If you look at a family of elliptic curves like $y^2 = x^3 - x-t^n$ as a surface $X$ mapping to a curve $C$ with parameter $t$, and $Y$ the fiber over $0$, then the neighborhood modulo $\mathcal I_Y^n = (t)^n= (t^n)$ is trivial, hence equal to the $n$'th formal neighborhood of $Y$ in the total space of $N_{Y/X}$, but the neighborhood modulo $\mathcal I_Y^{n+1}$ is not. This shows that no finite list of obstruction classes will describe the formal neighborhood.

If the $n$th' order formal neighborhood is isomorphic to the $n$th order formal neighborhood in the normal bundle, then the ring of functions on it is isomorphic to $$\mathcal O_Y \oplus N_{Y/X}^\vee \oplus \operatorname{Sym}^{2} N_{Y/X}^\vee \oplus \dots \oplus \operatorname{Sym}^{n-1} N_{Y/X}^\vee $$ and the $n+1$st order neighborhood is locally the sum of that with $\operatorname{Sym}^n N_{Y/X}^\vee$ and then automorphisms respecting the algebra structure and the filtration but not the direct sum structure are given by $\operatorname{Sym}^n N_{Y/X}^\vee$-values derivations on that sum.
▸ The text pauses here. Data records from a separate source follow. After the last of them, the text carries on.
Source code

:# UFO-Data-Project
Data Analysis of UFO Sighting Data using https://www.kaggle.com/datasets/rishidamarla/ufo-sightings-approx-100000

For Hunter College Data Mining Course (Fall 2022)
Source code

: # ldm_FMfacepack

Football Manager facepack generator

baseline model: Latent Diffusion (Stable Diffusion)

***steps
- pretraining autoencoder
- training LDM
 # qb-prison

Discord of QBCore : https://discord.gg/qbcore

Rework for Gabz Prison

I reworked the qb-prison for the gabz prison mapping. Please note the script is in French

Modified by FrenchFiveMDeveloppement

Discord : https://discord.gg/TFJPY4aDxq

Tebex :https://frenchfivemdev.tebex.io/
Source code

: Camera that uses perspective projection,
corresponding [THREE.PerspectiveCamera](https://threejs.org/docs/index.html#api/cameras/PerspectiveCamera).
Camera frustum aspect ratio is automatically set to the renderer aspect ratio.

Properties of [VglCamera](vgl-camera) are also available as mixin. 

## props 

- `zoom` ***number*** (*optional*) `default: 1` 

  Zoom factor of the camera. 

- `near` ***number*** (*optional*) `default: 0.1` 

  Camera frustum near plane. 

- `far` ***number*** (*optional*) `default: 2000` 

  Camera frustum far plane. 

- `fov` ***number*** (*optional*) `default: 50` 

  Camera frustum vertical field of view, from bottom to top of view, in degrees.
A derivation is determined by the Leibnitz rule and its value on the first two factors, so the local automorphisms are given by $$\mathcal T_Y \otimes \operatorname{Sym}^n N_{Y/X}^\vee + N_{Y/X} \otimes \operatorname{Sym}^n N_{Y/X}^\vee$$ and so you obstruction classes in $H^1(Y, \mathcal T_Y \otimes \operatorname{Sym}^n N_{Y/X}^\vee )$ and $H^1(Y, N_{Y/X} \otimes \operatorname{Sym}^n N_{Y/X}^\vee)$, I think.

The first obstruction controls when the formal neighborhood can be viewed as a fibration over $Y$ and the second obstruction controls when you can identify the fibers with the normal bundle.